*Trecho fornecido:*

━━━

Diversidade é uma característica de Campo Grande, a cidade nasceu da mistura de imigrantes libaneses, sírios, turcos, japoneses, paulistas, mineiros e gaúchos. Junto às comunidades quilombolas e os povos indígenas, todos moldaram, com suas culturas, os contornos da capital sul-mato-grossense. Essa confluência pulsa nos pontos turísticos e na memória coletiva de quem vive ali.
O historiador Bruno Blini comenta que a Comunidade Tia Eva e o Memorial da Cultura Indígena foram fundamentais para a formação cultural da cidade. “Temos reconhecimento de patrimônio em relação à estação ferroviária, a feira, o Museu José Antônio Pereira, o próprio Parque das Nações Indígenas. Mas, a questão do Memorial da Cultura Indígena, que é importantíssimo para nós entendermos a nossa identidade cultural, e a comunidade Tia Eva ainda não estão reconhecidas quanto às demais”, afirma.
A criação dos novos pontos turísticos da capital
Atualmente, a capital conta com pontos de lazer históricos e modernos, como o Parque das Nações Indígenas, inaugurado no início dos anos 1990, que oferece estrutura de lazer, esporte e biodiversidade às margens da nascente do córrego Prosa. No parque, estão localizados monumentos e pontos de pesquisa, como o Museu de Arte Contemporânea e o Museu Dom Bosco. Na mesma região, a principal avenida da capital, Afonso Pena, está localizado o maior aquário de água doce do mundo, o Bioparque Pantanal, ponto turístico mais moderno de Campo Grande, inaugurado em 2022.

━━━

*Tarefas propostas:*
[A] Transcreva, do texto sobre Campo Grande, o trecho que começa em "Diversidade é uma" e vai até "quem vive ali.", inclusive.
[B] Prossiga com o texto sobre Campo Grande a partir do ponto em que ele se encerra.

Registros contidos em um conjunto de dados:
━━━

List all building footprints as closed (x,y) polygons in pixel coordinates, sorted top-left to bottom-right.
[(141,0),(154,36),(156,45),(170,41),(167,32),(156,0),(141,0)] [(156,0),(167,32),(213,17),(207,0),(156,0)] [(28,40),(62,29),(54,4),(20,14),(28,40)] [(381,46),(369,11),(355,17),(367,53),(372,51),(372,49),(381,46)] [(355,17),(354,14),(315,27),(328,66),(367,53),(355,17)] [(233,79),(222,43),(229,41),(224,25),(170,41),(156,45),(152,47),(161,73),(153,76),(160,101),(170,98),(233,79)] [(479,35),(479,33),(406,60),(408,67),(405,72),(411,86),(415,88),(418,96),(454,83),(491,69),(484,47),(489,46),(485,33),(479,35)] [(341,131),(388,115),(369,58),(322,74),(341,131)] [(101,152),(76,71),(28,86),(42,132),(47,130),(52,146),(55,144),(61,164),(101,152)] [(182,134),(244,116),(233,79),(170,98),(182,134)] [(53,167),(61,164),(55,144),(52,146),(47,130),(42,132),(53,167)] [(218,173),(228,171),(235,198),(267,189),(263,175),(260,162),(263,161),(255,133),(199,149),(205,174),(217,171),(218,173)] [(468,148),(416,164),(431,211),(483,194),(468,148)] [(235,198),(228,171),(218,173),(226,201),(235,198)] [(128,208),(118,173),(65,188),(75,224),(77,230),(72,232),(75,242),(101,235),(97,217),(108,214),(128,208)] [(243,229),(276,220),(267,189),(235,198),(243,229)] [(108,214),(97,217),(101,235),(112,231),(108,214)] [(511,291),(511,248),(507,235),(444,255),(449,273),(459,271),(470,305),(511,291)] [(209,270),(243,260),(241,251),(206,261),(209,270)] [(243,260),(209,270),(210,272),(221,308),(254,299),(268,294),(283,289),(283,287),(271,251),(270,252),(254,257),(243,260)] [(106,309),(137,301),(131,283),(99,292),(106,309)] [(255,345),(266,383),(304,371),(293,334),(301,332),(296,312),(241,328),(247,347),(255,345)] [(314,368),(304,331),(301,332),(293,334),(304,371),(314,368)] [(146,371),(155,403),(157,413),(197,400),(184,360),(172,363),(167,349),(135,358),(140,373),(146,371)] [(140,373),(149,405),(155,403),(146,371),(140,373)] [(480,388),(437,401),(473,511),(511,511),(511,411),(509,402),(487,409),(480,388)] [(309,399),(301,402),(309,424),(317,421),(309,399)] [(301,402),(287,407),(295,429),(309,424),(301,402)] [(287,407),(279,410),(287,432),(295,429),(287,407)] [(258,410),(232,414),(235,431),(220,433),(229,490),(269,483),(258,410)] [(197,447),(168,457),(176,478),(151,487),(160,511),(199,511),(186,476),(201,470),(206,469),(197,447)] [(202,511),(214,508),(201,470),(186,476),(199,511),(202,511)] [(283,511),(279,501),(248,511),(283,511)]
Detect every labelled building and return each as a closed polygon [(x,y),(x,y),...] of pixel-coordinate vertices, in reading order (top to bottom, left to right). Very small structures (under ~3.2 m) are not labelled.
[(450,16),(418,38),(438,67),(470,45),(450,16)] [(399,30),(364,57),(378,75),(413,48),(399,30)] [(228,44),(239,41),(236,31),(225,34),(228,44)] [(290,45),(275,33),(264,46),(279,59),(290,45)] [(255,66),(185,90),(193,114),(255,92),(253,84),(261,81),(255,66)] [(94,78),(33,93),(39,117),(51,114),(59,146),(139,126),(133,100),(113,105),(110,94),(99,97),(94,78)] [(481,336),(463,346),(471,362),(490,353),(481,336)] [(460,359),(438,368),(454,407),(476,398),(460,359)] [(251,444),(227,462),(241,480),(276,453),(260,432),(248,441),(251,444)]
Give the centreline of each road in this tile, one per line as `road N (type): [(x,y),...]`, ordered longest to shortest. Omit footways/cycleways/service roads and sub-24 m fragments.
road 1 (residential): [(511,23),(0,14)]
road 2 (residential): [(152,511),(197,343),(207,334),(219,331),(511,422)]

━━━

*Respostas:*
[A]
Diversidade é uma característica de Campo Grande, a cidade nasceu da mistura de imigrantes libaneses, sírios, turcos, japoneses, paulistas, mineiros e gaúchos. Junto às comunidades quilombolas e os povos indígenas, todos moldaram, com suas culturas, os contornos da capital sul-mato-grossense. Essa confluência pulsa nos pontos turísticos e na memória coletiva de quem vive ali.

[B]
Contudo, a história começou de maneira controversa. A obra iniciou em maio de 2011, na gestão estadual de André Puccinelli, condenado por improbidade administrativa em 2021. A obra era prevista para durar 900 dias, porém só foi entregue em março de 2022, quase 11 anos depois, na gestão de Reinaldo Azambuja, que está com as contas bloqueadas pelo Superior Tribunal de Justiça.

Um dos monumentos que contam a história de Campo Grande, está no coração da cidade e presente no dia-a-dia dos campo-grandenses, o relógio da rua 14 de Julho, escultura feita em perfis metálicos, sendo totalmente vazada, mas com detalhes que remetem ao relógio original, removido na década de 1970. O relógio foi instalado onde ficava o relógio original, no cruzamento da rua 14 de julho com a avenida Afonso Pena, no centro da cidade.


Abandonos dos pontos turísticos
No entanto, muitos desses locais, atualmente, têm se transformado em pontos de lixo e abandono. A negligência, tanto por parte do poder público quanto da própria população, tem resultado em sucateamento de espaços históricos que carregam a memória e identidade da cidade.
Embora a capital apresente sinais de melhora nos últimos anos, áreas centrais de lazer acabam esquecidas pelo poder público e também pela população. O Centro de Belas Artes de Campo Grande, projeto em andamento desde 1991, com o objetivo de se tornar a nova rodoviária da capital, foi alterado para Centro de Belas Artes com a finalidade promover a cultura da capital, com salas de dança, música e teatro. Entre gestões municipais e estaduais, é arrastado por promessas de conclusões e revitalizações, a atual licitação para terminar a obra foi vendida por R$7,7 milhões.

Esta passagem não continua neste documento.